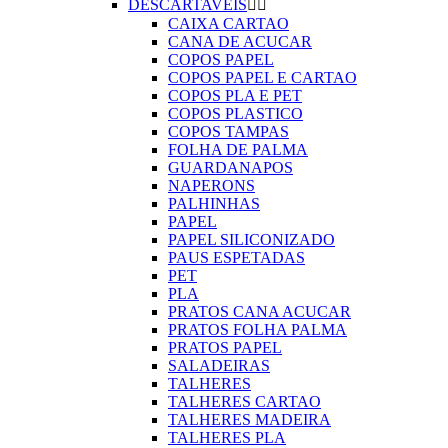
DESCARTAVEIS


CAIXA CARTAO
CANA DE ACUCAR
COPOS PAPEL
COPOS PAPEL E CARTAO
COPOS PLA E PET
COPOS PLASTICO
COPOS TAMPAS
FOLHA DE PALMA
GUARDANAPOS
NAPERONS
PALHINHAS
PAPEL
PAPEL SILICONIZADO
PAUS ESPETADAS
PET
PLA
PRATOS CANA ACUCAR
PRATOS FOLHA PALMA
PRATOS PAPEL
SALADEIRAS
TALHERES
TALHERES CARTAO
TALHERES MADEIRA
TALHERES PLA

==

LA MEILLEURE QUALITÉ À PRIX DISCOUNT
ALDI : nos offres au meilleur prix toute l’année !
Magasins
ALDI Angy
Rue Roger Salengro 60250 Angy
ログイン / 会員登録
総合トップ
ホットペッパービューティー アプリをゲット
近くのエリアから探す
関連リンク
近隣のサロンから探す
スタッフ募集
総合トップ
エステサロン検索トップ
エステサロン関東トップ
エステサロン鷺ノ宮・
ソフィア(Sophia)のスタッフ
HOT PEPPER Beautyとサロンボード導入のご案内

==

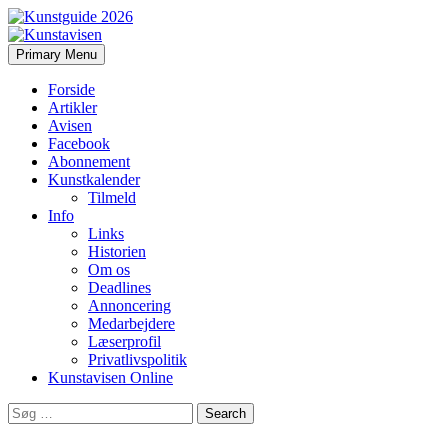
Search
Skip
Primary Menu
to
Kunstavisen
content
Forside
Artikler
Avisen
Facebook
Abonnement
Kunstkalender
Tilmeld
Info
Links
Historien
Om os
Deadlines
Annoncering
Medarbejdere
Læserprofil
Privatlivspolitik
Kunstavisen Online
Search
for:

What you are asked to do →
Could you copy out the lines of the material between the line holding "DESCARTAVEIS" and the line holding "TALHERES PLA", inclusive, without changing anything?

Written response →
DESCARTAVEIS


CAIXA CARTAO
CANA DE ACUCAR
COPOS PAPEL
COPOS PAPEL E CARTAO
COPOS PLA E PET
COPOS PLASTICO
COPOS TAMPAS
FOLHA DE PALMA
GUARDANAPOS
NAPERONS
PALHINHAS
PAPEL
PAPEL SILICONIZADO
PAUS ESPETADAS
PET
PLA
PRATOS CANA ACUCAR
PRATOS FOLHA PALMA
PRATOS PAPEL
SALADEIRAS
TALHERES
TALHERES CARTAO
TALHERES MADEIRA
TALHERES PLA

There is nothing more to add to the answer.